▸ Short exercise 1
Rewrite the point correspondence rows, everything from the line containing "pose: elev=328.3 azim=120.9" down to the last of the rows, with "dist" changed to "distance" and nothing else altered. Leave the pictures out of your answer.
▸ Short exercise 2
Please carry on the text about the history of the verb "surveil" from where it stops.

## begin Text extract

The Columbia Guide to Standard American English (1993) confirms that surveil is a late addition to English:
Surveil is a fairly recent back-formation, a verb describing what a surveillant ("watcher," an even more recent coinage) does. All these terms are Standard, although some might consider surveil and surveillant primarily police and spy argot.
I ran a Google Books search for the infinitive form "to survey" (blue line) and all instances of "surveil" (red line) between 1700 and 2008. Here is the resulting Ngram chart:

In one isolated nineteenth-century instance, surveil appears as a French noun in the "Monthly Retrospect" column in The Tradesman; or, Commercial Magazine (April 1813):
Twenty of the merchants and other opulent inhabitants [of Osnaburg] had been seized previously to the departure of the garrison, and informed that they would be held responsible with their lives, for the good behaviour of their fellow-citizens, and they were every second day obliged to appear before the French surveil. We do not hesitate to affirm, that the fate of Europe hangs on the approaching campaign.
And in one early twentieth-century reference, it appears as an anglicized word. From a 1903 translation of Bernard Lazare, Antisemitism, Its History and Causes:
In Spain, where the mingling of Jews and Christians was considerable, the Inquisition was instituted by Gregory XI, who gave it its constitution, to surveil the judaizing heretics and the Jews and Moors, who, though not subjects of the Church, were subject to the will of the Holy Office whenever "by their words or their writings they urged the Catholics to embrace their faith."
But aside from those two outliers, the earliest earnest instance of surveil that a Google Books search finds is from General Education Journal (1968) [combined snippets]
It is good for interacting individuals to know what restrictions in their behavior exist. Once these restrictions are accepted, the people concerned are expected to control their own behavior in order to adhere to them and therefore the need for each to personally surveil the behavior of others is reduced. Unless people will feel an obligation to adhere to them, the need to personally surveil the behavior of others will not be reduced, and there will be no gain for one to abide by such rules.

## end Text extract
## begin Supplied records

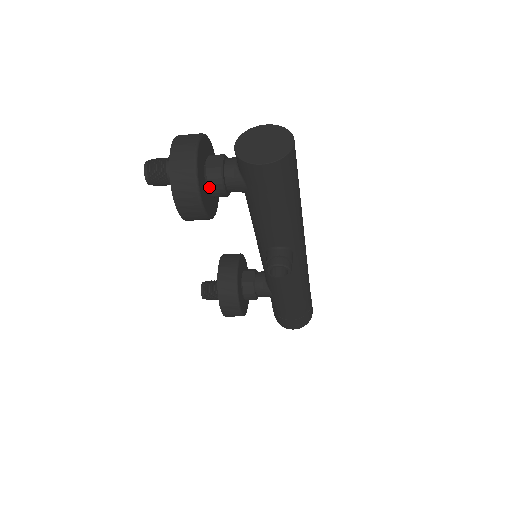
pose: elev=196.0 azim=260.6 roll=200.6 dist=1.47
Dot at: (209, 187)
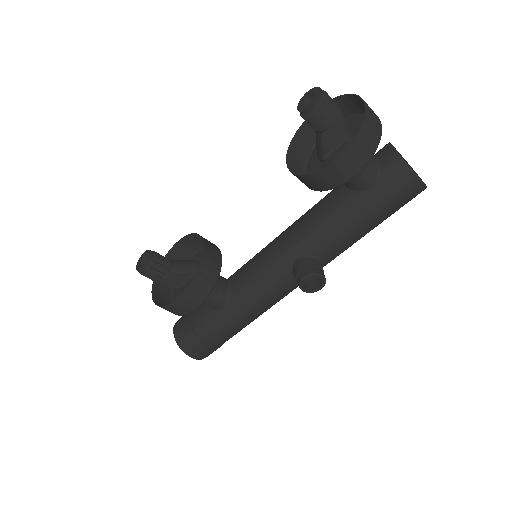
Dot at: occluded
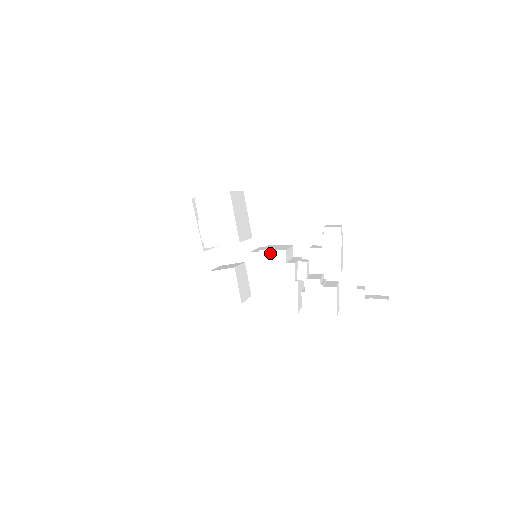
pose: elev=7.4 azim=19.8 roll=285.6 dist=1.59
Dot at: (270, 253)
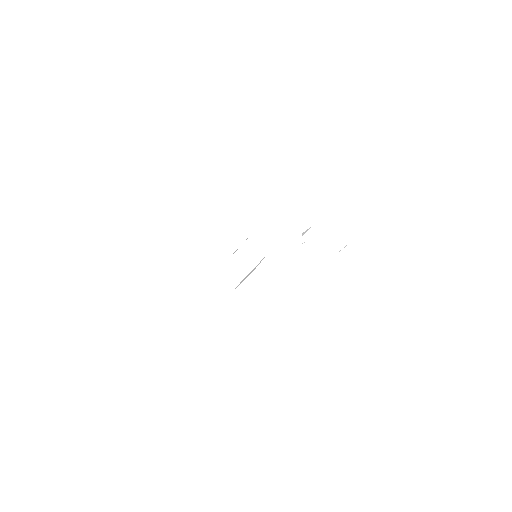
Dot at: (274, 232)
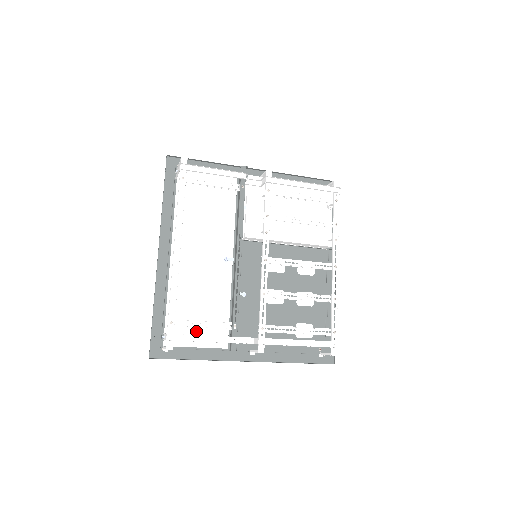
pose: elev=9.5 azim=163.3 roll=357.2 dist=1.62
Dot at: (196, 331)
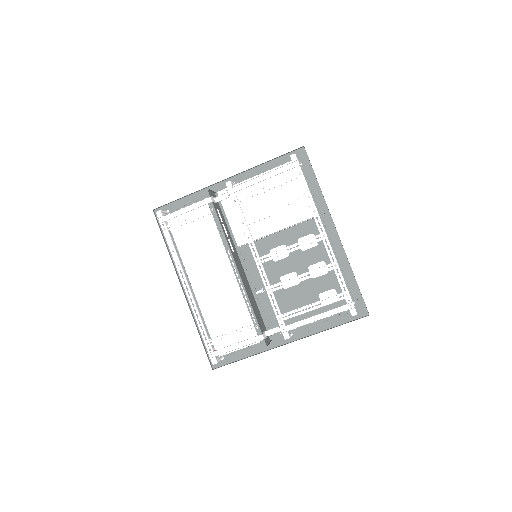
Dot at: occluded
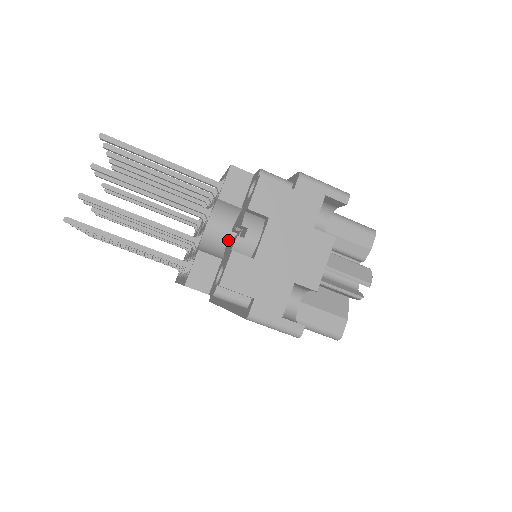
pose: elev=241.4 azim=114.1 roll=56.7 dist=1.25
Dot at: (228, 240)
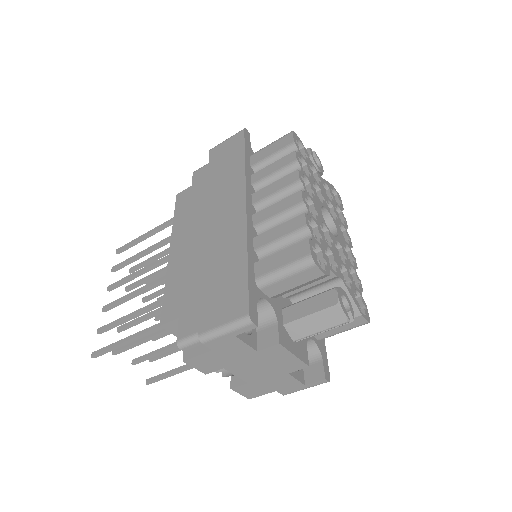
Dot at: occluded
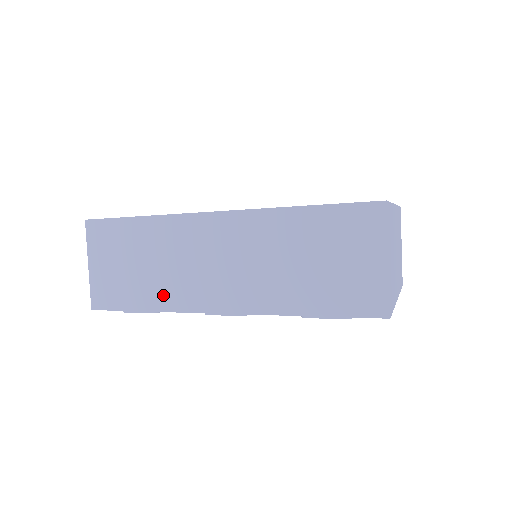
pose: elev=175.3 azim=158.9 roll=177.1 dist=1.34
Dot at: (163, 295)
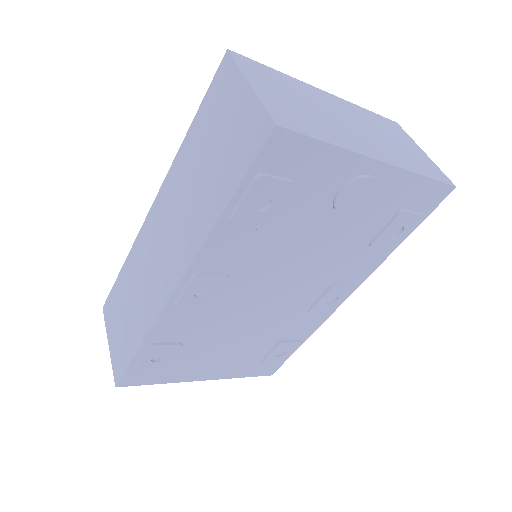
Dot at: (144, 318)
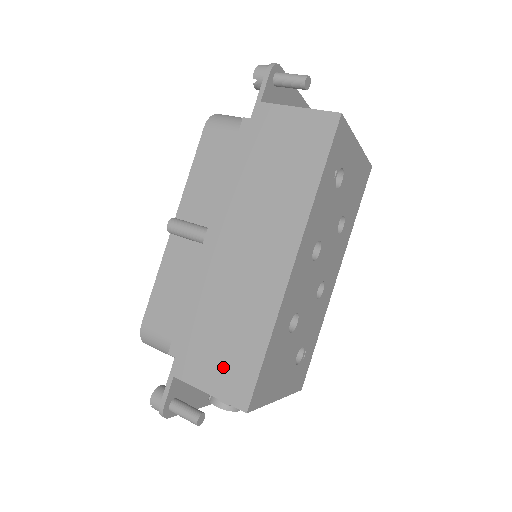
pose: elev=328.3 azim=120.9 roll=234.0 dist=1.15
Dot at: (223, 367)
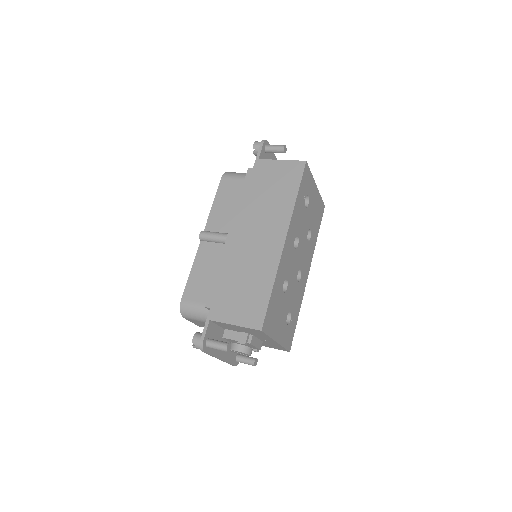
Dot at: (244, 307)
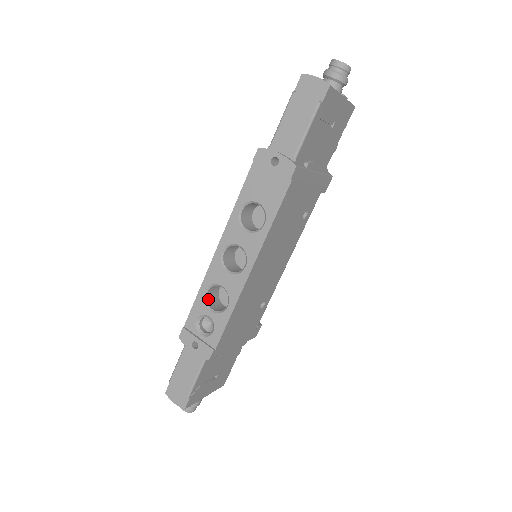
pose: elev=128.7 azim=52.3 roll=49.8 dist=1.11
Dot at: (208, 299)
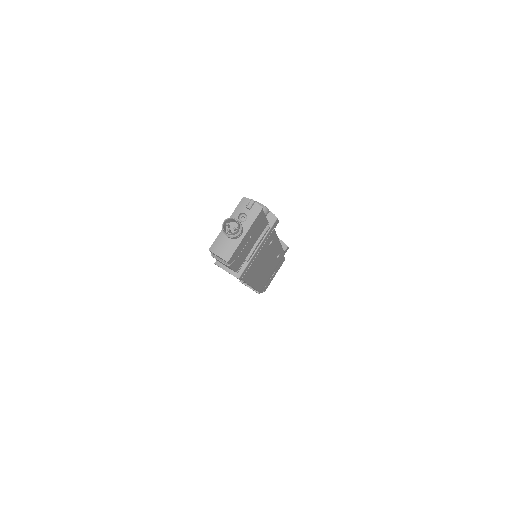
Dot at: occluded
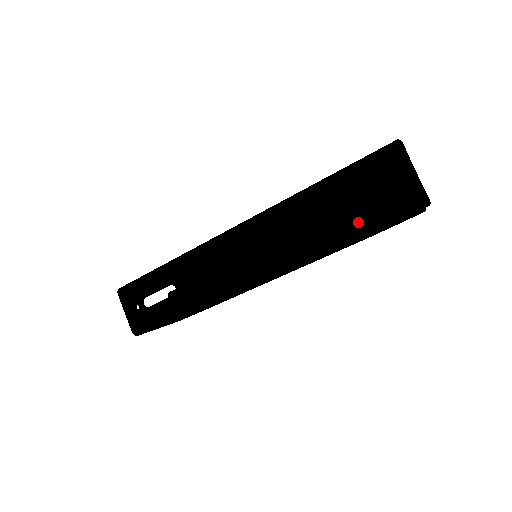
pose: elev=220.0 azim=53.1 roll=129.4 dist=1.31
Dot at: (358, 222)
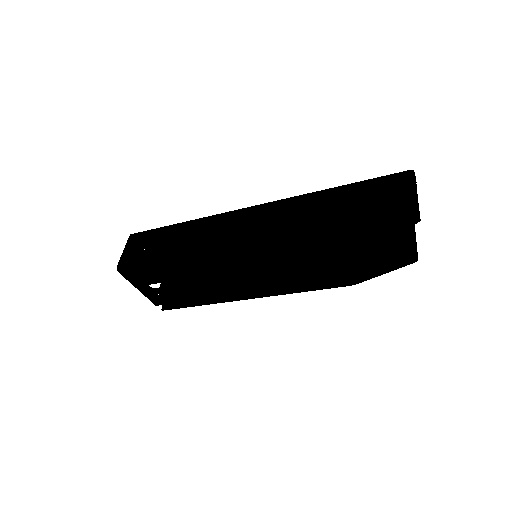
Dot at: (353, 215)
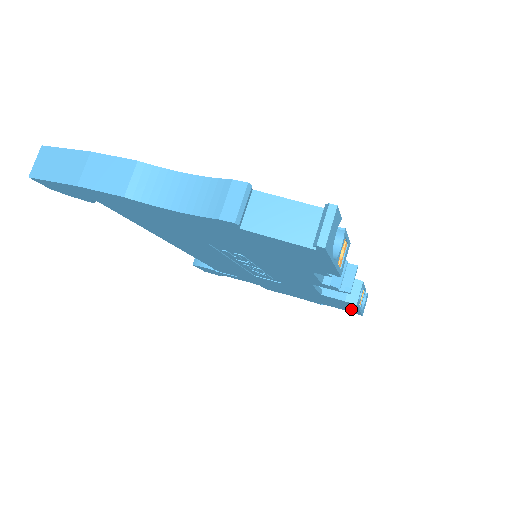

## end Supplied records

▸ Task answer 1
pose: elev=328.3 azim=120.9 roll=234.0 distance=1.15
Dot at: (223, 367)
Dot at: (244, 307)
pose: elev=128.7 azim=52.3 roll=49.8 distance=1.11
Dot at: (208, 299)
Dot at: occluded
pose: elev=220.0 azim=53.1 roll=129.4 distance=1.31
Dot at: (358, 222)
Dot at: (353, 215)

▸ Task answer 2
I specified "earnest," because Lyndall Urwick, "The Meaning of Control," in Michigan Business Review (November 1960) specifically denies that the word exists, though by identifying it he in some sense creates a precedent for its use:
But naughty, careless Mr. Coubrough! His "little sin" has "misguided a large segment of a generation of English-speaking management theorists." He would have served us better by translating contrôler as "measure," or "compare," or "check up," or "verify," or "inspect." The ideal solution would have been "surveillance." Unfortunately, there is no English verb "to surveil," though "this need not be a decisive deterrent."
A Google Books search finds single additional instances of surveil in 1969, 1970, and 1972, all at U.S. Congressional hearings, and many more thereafter. It seems fairly clear to me that surveil became established in U.S. English usage through its adoption and use by government agencies—spy and otherwise.
Meanwhile, a Google Books search finds matches for "to survey" going back to Thomas Lodge, Rosalynde, or Euphues Golden Legacie (1592), the source of the main plot in As You Like It:
For my selfe thou knowest, though I am eldest by birth, yet never having attempted any deeds at Arms I am yongest to performe any martial exploytes, knowing better how to survey my lands than to charge my Launce; my brother Fernandyne hee is at Paris poring on a fewe papers, having more insight into Sophistrie and principles of Philosiophie, then anie warlyke endeveurs; but thou, Rosader, the youngest in years but the eldest in valour, art a man of dtrength, and darest doo what honour allowes thee:
...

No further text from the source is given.